Our bodies matter too, and Garbes honors them. She praises the bodies of caregivers and of mothers, but not because they are reproductive machines. Instead she stresses that bodies of all kinds have worthiness and beauty and calls out the systems that seek to negate this. “The questions we grapple with over our worthiness don’t come from inside. A person is never inherently a problem; it is the prejudging of able-bodied, cisgender men that makes so many of us feel unworthy,” she states, and then nudges us, noting that “the othered” far outnumber “the standard-bearers.”
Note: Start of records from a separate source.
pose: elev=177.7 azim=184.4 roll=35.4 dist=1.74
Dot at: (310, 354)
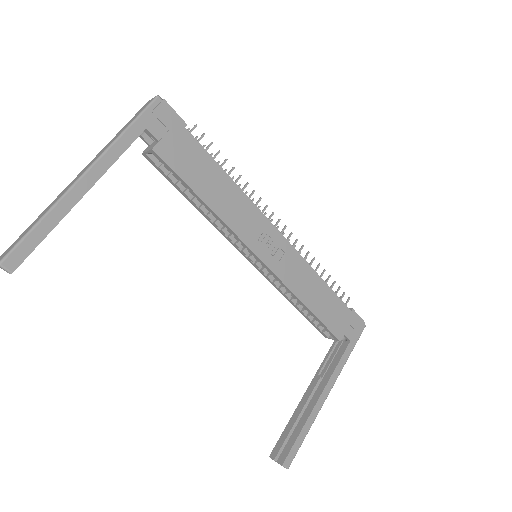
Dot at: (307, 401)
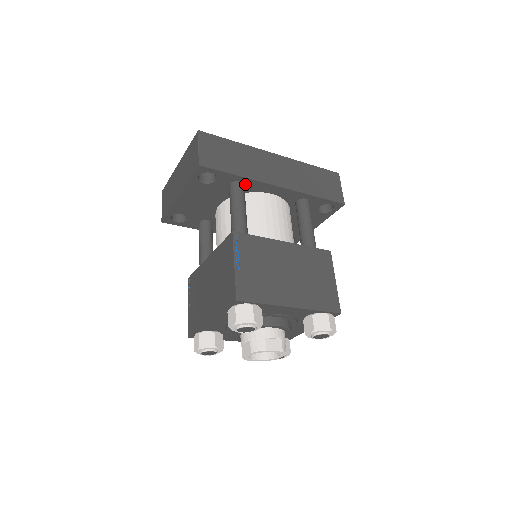
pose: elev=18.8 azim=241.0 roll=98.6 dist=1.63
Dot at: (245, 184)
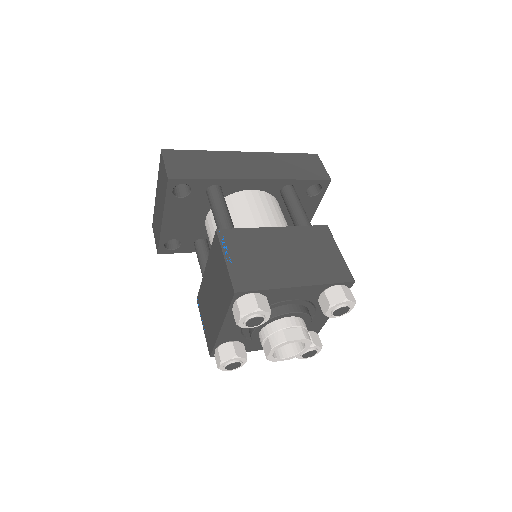
Dot at: (222, 186)
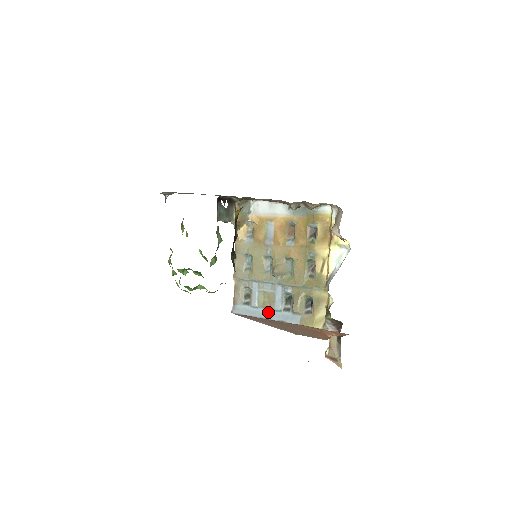
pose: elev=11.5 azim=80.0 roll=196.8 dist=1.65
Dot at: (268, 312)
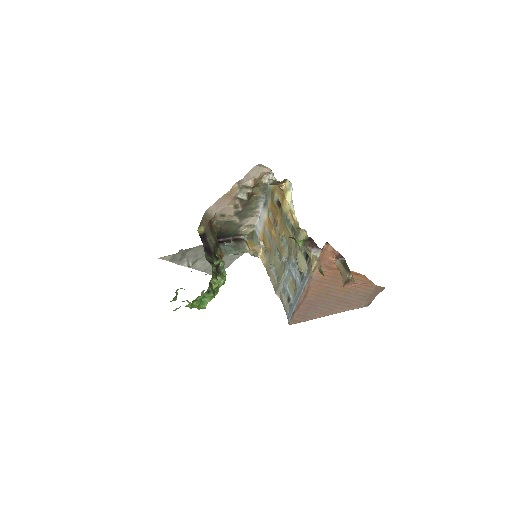
Dot at: (297, 295)
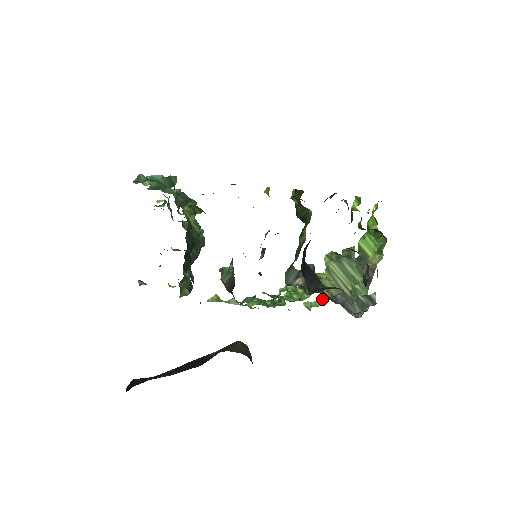
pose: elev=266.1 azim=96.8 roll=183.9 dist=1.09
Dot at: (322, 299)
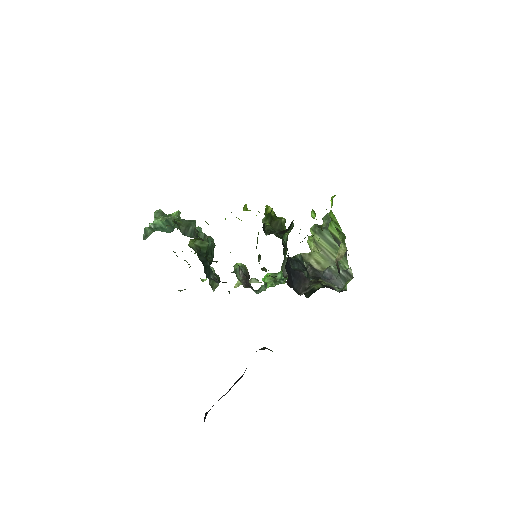
Dot at: occluded
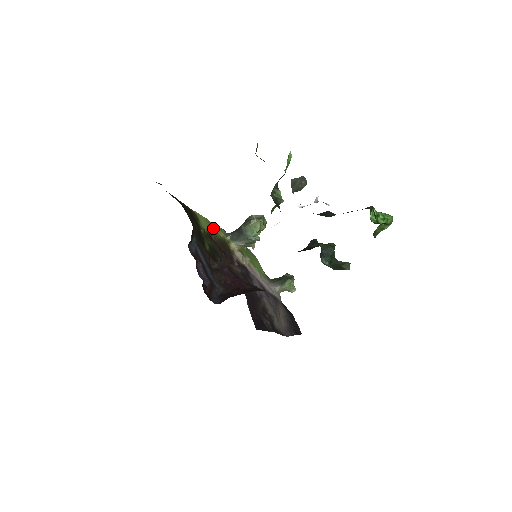
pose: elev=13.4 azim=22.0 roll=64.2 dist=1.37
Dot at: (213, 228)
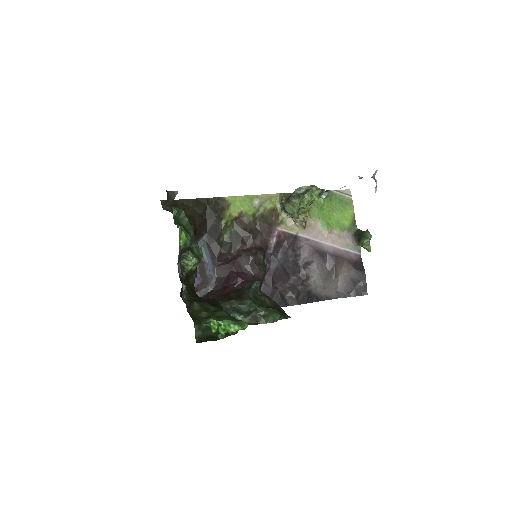
Dot at: (258, 201)
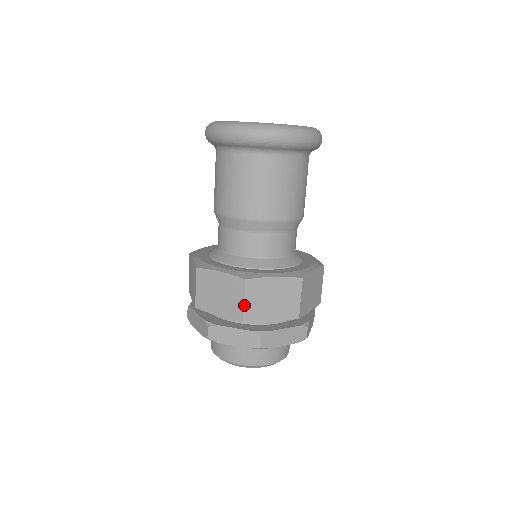
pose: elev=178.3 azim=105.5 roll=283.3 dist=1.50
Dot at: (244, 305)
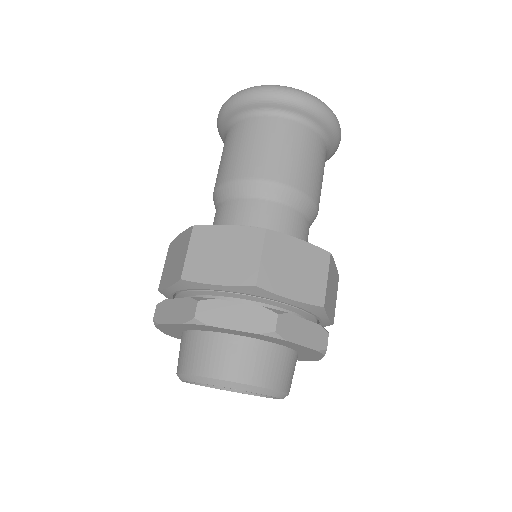
Dot at: (186, 258)
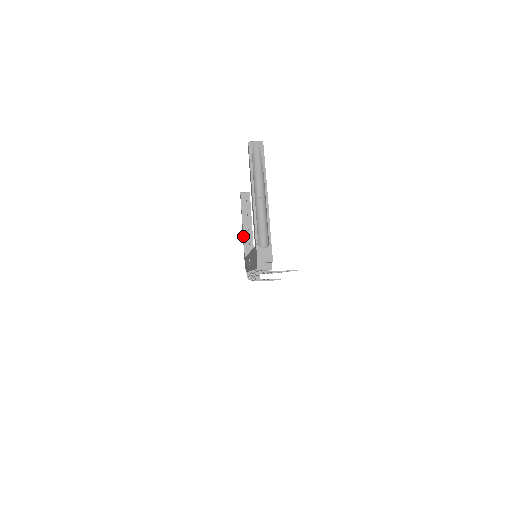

Through skillful juxtaposition of the systems that devalue caregiving against the beauty and importance of this work, Garbes makes the possibility of creating something new even more attractive and enticing for readers. “We need to question our entire system of values,” she urges, understanding the potential power of unity among caregivers, among the othered. When mothering exists within the context of interdependence, pleasure, joy, and worthiness, it exists as a framework for social change. Part memoir, part call to action, part historical narrative, Essential Labor: Mothering as Social Change is, above all else, a beautiful invitation to honor the act of caregiving and in doing so, to change the world.